Thursday, 22 May 2014

Most people won't benefit from any change to the 41% higher tax rate

Talk of cuts to the 41% higher rate of income tax ignores the fact that two-thirds of people paying income tax do not pay any tax at that rate. The main beneficiaries will be those on higher incomes, whereas everyone will lose from cuts to public services.

A new report launched today by TASC provides a detailed analysis of the Irish tax system. While some higher earners will benefit from tax cuts, everyone will lose from the resulting reduction of public services like health, education and social protection. Tax cuts will also reduce funds available for public investment in the economy, which has a vital role in sustainable economic recovery. 

Main findings:
  • A single person on €40,000, despite paying some tax at the "higher rate”, actually pays less than 10% income tax. On an income of €275,000, actual income tax paid is only 30%.
  • If PRSI and USC are included - for a "marginal tax rate" of 52% - in fact a single person on €40,000 only really pays 15.5% of their gross income.
  • Two-thirds (65%) of people who pay income tax do not pay anything at the higher rate.
  • Only five per cent of people who pay income tax actually pay the higher rate of tax on more than half of their gross income.
  • Everyone is a taxpayer, and families on the lowest incomes pay more than a quarter of their income in consumption taxes like VAT and excise.
  • The public cost of tax reliefs and tax breaks, which greatly benefit the highest earners, is equal to more than a quarter of all taxes raised. This is far above the European average, and the cost of tax breaks has increased despite the economic downturn.
The report has six recommendations:
  • Maintain, and if possible increase, public service provision. Everyone in Ireland benefits from the ‘public value’ of public spending and most people in Ireland would be better off maintaining public services rather than paying less tax.
  • If the Government wants to cut tax in one area, they should offset it elsewhere. Introducing a third marginal rate of income tax of 48% on incomes above €100,000 would affect less than one in 20 people who pay income tax, but would raise €365 million to pay for public services or tax cuts.
  • Likewise, tax cuts and public services could be funded by reducing Ireland’s high level of non-basic tax reliefs, which cost €9.6 billion in 2010.
  • One equitable tax cut would be to remove a 'step effect’ in the PRSI system. At worst, the current system can require an employer to pay €1,680 to give a low paid employee a net annual raise of just one euro.
  • In terms of income tax changes, increasing tax credits rather than changing the 41% rate or the bands would benefit nearly all workers equally in real terms, although some part-time workers would still not benefit.
  • Lowering the VAT rate by 1% would benefit far more people than income tax cuts.

2 comments:

kirneh98 said...

Hi Nat

I've just finished reading A Defence of Taxation. The placing of a monetary value on public services is a really interesting idea and one that public service unions should take up and begin to publicise.

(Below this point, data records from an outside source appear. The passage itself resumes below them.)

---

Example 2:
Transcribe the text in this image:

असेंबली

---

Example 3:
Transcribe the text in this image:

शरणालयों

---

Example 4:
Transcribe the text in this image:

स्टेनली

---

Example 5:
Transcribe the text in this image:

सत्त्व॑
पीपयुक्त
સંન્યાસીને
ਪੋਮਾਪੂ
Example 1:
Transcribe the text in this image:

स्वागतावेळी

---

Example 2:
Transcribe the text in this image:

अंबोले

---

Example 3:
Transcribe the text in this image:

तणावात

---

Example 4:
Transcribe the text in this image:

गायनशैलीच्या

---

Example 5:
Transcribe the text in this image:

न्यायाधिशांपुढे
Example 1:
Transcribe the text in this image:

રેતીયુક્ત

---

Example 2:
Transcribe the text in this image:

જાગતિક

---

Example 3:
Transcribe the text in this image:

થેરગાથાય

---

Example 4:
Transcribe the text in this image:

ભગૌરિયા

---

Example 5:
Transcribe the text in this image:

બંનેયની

I was wondering though, how would you counter the argument that because of the discrepancy between Ireland's GDP and GNP, comparative tax calculations with EU partners should express our tax revenue and public spending as functions of GNP rather than GDP?

Pat Crowe INTO

Nat O`Connor said...

Hi Pat,

On the public spending side, the TUC commissioned a much more detailed analysis for the UK, here: http://www.tuc.org.uk/sites/default/files/extras/wherethemoneygoes.pdf

On tax, Ireland and Luxembourg have significant differences between GDP v GNP, but % GDP is the standard measure. All economic activity should be eligible for taxation and MNCs in Ireland (responsible for GDP being higher than GNP) also avail of publicly-funded infrastructure, from roads and street lighting, to water, waste, broadband, energy transmission, etc. They also gain from publicly-funded education of their Irish employees. Plus the package they offer employees includes the benefits of Irish public services alongside salary. All in all, there are many reasons to see tax as %GDP.

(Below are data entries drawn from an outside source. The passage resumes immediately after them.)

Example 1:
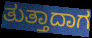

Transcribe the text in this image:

ತುತ್ತಾದಾಗ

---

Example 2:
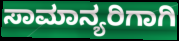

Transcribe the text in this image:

ಸಾಮಾನ್ಯರಿಗಾಗಿ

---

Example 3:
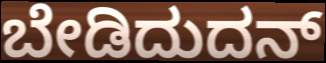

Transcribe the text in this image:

ಬೇಡಿದುದನ್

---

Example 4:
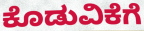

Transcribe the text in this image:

ಕೊಡುವಿಕೆಗೆ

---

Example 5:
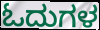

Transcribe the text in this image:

ಓದುಗಳ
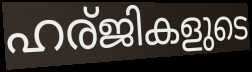
ഹര്ജികളുടെ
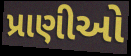
પ્રાણીઓ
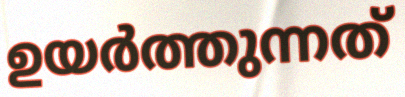
ഉയർത്തുന്നത്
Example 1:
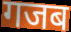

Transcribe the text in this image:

गजब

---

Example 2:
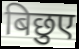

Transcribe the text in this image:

बिछुए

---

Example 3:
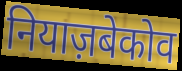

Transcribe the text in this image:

नियाज़बेकोव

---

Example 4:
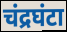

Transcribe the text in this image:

चंद्रघंटा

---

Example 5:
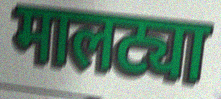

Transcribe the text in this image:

मालट्या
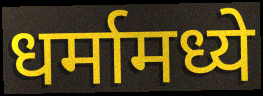
धर्मामध्ये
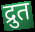
द्रुत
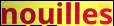
nouilles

None of this is to say we should fixate on achieving the 'average' level. On the contrary, we should work out how much the services people want would cost and therefore how much tax is required to provide them. This might result in a lower tax-as-%GDP figure for Ireland than for other countries due to the gap between GNP and GDP. But then again, every country will have their differences - in demographics, sectors of employment, etc. Tax as %GDP is therefore simply a useful comparison, not a benchmark. Especially as we don't have good comparable data on what public services some countries provide while other countries (like Ireland) require people to reach into their own pockets to pay for more of them.

Those who advocate using tax as %GNP are arguing for Irish exceptionalism, which is usually followed by arguments like "it wouldn't work here" or "Irish people wouldn't go for that".